Task item: Set down exactly the lines below between the line holding "<source format=gbr>" and the line holding "X10070000Y-3700000D02*", inclusive; no other line belongs in the answer.

──────────

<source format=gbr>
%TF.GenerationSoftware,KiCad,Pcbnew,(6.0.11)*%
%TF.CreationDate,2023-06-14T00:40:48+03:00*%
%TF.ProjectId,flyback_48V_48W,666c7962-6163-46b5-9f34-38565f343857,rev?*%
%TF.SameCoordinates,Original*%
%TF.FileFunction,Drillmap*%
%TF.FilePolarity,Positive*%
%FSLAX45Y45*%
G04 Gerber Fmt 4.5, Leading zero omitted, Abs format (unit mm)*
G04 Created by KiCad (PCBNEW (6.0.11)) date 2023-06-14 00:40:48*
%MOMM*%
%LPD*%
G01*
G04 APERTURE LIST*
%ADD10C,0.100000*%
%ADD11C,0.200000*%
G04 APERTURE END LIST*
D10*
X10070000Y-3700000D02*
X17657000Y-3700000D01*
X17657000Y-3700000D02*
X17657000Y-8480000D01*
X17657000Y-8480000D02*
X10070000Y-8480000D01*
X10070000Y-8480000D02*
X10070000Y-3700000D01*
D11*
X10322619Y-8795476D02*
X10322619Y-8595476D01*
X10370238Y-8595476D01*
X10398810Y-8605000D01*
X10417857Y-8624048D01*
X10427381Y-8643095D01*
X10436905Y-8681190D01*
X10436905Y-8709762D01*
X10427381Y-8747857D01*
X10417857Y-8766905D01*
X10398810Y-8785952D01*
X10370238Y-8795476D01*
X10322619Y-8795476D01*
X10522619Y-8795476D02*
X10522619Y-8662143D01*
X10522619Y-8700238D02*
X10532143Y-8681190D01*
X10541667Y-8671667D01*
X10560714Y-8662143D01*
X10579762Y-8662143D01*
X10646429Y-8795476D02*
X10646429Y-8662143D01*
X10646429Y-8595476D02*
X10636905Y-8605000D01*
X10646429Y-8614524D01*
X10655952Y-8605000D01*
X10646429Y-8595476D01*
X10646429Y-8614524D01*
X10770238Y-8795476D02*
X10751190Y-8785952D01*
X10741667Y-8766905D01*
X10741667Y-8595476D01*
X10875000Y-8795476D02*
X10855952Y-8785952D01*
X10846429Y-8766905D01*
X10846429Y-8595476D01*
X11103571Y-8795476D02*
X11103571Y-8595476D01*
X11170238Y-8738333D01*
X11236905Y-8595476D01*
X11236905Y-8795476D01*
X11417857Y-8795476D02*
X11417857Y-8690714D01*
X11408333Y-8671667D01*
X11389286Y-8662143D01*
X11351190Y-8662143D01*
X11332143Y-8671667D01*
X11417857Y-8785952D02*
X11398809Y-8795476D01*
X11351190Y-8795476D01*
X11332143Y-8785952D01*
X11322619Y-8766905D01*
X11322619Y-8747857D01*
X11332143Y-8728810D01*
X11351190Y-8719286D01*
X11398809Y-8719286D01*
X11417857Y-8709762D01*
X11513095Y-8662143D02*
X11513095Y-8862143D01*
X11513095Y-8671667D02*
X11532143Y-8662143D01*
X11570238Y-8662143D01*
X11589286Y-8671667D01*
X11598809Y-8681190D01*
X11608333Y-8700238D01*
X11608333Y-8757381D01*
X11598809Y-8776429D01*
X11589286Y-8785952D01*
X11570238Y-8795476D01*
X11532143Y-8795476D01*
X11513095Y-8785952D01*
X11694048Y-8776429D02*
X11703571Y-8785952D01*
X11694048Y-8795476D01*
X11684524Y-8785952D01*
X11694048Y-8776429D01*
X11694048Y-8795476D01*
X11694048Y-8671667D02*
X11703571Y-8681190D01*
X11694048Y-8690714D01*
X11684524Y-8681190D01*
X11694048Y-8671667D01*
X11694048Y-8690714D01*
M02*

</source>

──────────

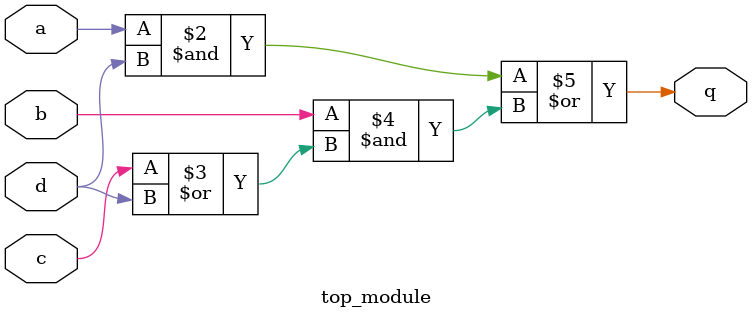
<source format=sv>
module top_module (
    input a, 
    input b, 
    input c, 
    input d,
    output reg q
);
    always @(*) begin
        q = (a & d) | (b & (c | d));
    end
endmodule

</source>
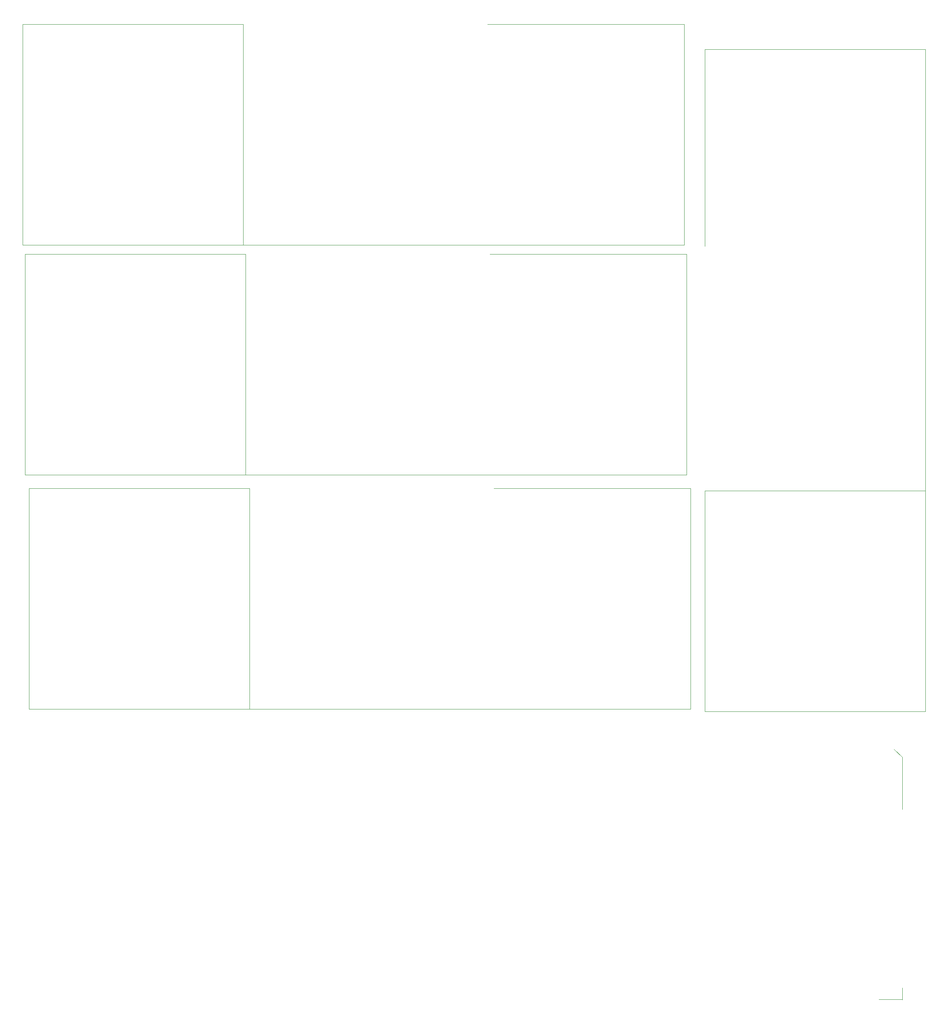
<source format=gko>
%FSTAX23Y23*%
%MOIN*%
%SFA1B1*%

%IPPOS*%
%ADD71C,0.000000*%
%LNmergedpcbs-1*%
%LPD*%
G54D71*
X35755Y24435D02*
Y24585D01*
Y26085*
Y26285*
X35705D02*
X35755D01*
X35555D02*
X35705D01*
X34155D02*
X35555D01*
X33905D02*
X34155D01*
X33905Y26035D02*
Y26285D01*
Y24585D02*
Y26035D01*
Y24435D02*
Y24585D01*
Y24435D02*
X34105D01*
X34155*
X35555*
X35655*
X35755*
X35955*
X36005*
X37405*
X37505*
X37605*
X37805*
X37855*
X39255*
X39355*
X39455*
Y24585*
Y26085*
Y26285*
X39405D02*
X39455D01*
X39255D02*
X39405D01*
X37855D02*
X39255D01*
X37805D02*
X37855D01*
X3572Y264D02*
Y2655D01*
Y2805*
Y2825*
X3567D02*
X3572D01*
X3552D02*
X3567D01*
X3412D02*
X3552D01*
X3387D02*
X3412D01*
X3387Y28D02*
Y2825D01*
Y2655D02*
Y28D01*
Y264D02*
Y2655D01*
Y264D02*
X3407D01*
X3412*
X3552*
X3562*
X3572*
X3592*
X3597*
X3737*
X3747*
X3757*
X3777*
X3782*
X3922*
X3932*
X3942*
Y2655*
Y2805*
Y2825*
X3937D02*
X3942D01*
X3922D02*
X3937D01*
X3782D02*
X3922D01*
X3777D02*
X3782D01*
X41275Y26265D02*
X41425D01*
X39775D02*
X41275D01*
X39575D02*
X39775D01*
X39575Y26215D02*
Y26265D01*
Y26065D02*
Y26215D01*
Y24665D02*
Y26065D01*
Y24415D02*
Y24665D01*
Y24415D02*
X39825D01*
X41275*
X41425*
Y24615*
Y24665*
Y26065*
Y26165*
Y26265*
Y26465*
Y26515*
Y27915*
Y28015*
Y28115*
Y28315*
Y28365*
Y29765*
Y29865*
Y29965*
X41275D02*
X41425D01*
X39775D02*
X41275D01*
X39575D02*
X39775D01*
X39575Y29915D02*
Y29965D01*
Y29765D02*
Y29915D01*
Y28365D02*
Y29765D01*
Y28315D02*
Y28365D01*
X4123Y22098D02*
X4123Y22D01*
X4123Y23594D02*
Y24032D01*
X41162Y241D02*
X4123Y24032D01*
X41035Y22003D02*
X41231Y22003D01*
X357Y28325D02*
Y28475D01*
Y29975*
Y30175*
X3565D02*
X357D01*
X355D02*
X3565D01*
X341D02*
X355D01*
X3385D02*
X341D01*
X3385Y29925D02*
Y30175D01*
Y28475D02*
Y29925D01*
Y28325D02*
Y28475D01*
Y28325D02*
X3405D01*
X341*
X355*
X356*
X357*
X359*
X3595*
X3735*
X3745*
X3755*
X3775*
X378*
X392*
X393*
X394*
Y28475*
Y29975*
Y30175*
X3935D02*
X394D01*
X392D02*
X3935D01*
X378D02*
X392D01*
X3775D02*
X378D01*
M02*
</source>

──────────

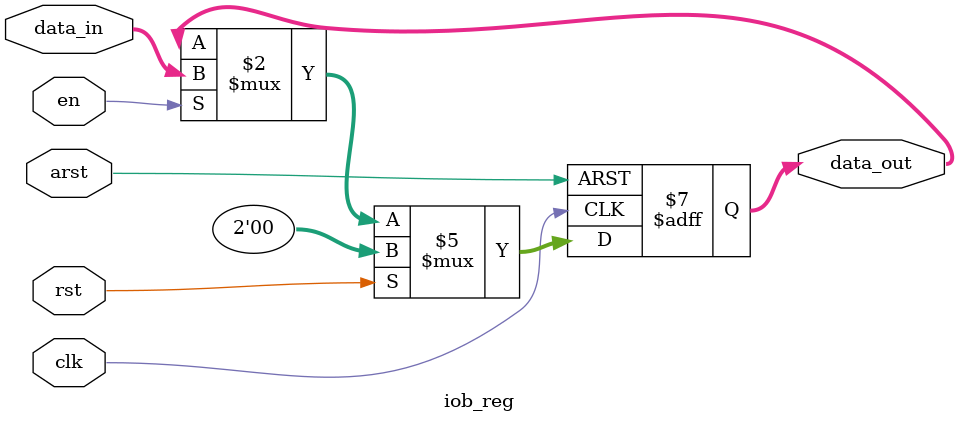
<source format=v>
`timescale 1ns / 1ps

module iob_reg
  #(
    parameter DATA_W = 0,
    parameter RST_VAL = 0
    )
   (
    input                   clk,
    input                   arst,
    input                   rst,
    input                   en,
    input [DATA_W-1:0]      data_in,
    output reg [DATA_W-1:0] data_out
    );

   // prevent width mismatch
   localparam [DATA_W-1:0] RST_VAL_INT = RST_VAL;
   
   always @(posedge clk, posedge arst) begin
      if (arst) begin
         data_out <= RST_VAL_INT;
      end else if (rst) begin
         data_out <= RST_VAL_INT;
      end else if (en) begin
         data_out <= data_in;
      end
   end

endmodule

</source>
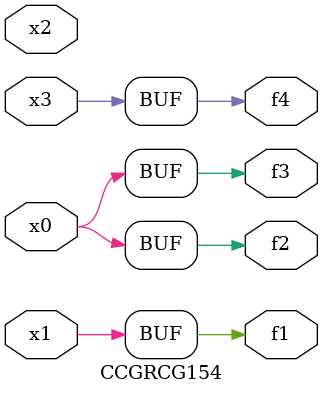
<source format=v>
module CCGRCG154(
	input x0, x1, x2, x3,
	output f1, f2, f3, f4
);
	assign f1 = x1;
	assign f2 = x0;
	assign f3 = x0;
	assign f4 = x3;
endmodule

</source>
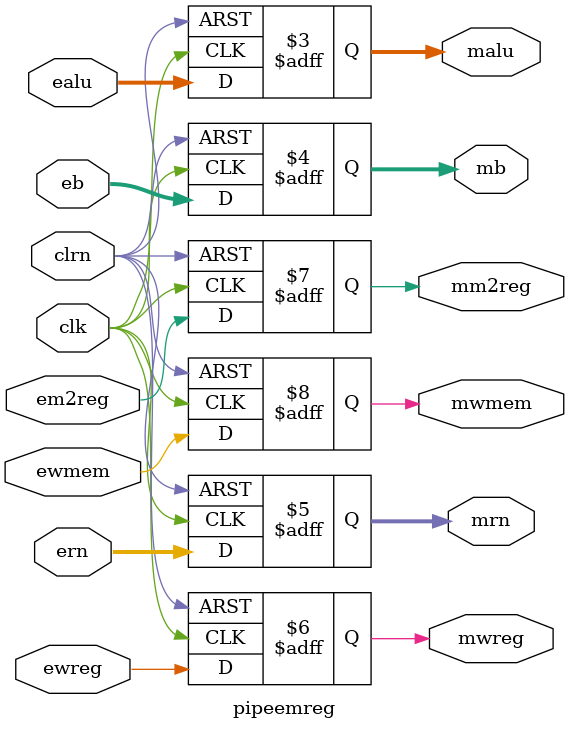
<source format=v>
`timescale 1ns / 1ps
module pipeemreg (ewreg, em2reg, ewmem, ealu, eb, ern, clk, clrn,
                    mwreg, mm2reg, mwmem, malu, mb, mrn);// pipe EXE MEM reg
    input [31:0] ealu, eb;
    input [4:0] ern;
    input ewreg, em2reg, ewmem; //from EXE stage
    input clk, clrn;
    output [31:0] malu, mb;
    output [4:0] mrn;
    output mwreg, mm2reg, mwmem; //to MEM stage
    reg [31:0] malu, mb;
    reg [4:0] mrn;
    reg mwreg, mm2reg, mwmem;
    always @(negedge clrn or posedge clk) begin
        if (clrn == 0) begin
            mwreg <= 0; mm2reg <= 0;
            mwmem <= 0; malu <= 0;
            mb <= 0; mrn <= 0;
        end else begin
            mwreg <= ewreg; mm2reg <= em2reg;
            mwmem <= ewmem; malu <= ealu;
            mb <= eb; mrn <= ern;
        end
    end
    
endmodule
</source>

──────────

Exercise response:
<source format=gbr>
%TF.GenerationSoftware,KiCad,Pcbnew,(6.0.11)*%
%TF.CreationDate,2023-06-14T00:40:48+03:00*%
%TF.ProjectId,flyback_48V_48W,666c7962-6163-46b5-9f34-38565f343857,rev?*%
%TF.SameCoordinates,Original*%
%TF.FileFunction,Drillmap*%
%TF.FilePolarity,Positive*%
%FSLAX45Y45*%
G04 Gerber Fmt 4.5, Leading zero omitted, Abs format (unit mm)*
G04 Created by KiCad (PCBNEW (6.0.11)) date 2023-06-14 00:40:48*
%MOMM*%
%LPD*%
G01*
G04 APERTURE LIST*
%ADD10C,0.100000*%
%ADD11C,0.200000*%
G04 APERTURE END LIST*
D10*
X10070000Y-3700000D02*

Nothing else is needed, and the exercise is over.